Álvar no contestó, la escrutaba atentamente.
—No, Álvar de Villar y Honrubia, noble caballero de la Orden de Calatrava, no gozas de ese derecho. Y, a pesar de ser plenamente consciente de que te debo la vida, deuda que algún día pagaré, no pienso permitir que te apoderéis de los privilegios de los que gozo y que tan sabiamente me he ganado. Mi vida es mía, de nadie más, y haré cuanto me plazca con ella. Sea del agrado de tu Dios o no.
Y se alejó con porte altivo. Reflexionó contrariada que ese hombre iba a ser un verdadero escollo en su búsqueda. Se había consignado el emisario de Cristo en la Tierra y, por ende, el celoso guardián de su moralidad. Debía quitárselo de encima. Su primer pensamiento fue utilizar la estrategia que funcionaba con todos los hombres: encandilarlo.

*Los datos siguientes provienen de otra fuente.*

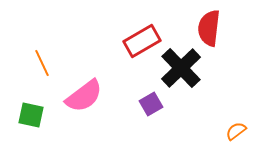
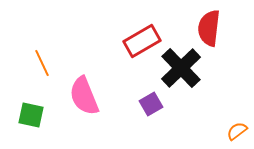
pink semicircle: rotated 105 degrees clockwise
orange semicircle: moved 1 px right
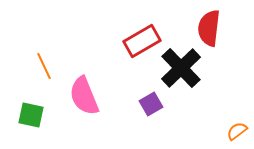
orange line: moved 2 px right, 3 px down
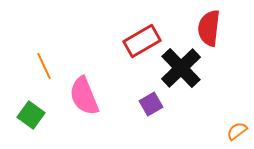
green square: rotated 24 degrees clockwise
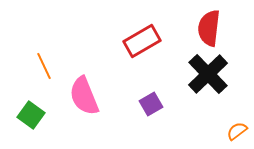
black cross: moved 27 px right, 6 px down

Sin embargo, supo que no sería fácil; no con él. Era distinto, y descubrió que aquello la atraía, como un reto, un desafío demasiado tentador. No solo era un hombre interesante y apuesto, además era siervo de Cristo. Y robarle a Dios uno de sus más fieles servidores era un justo pago, a su juicio. Él, el Creador omnipotente y misericordioso, se había llevado a su madre sometida a torturas y sufrimientos. Ella sería más compasiva: torturaría el alma del hombre, pero, a cambio, sometería su cuerpo al placer de la carne hasta enloquecerlo. Gozaría y sufriría al mismo tiempo. Y luego lo liberaría con la deuda saldada. Con ese plan forjado en su mente, subió a su cuarto. Sonrió satisfecha. El empeño, puesto en cuidar su virtud sería la trampa perfecta para acercarlo a ella. Esa noche, el aguerrido monje tendría mucho trabajo. Aunque no imaginaba cuánto.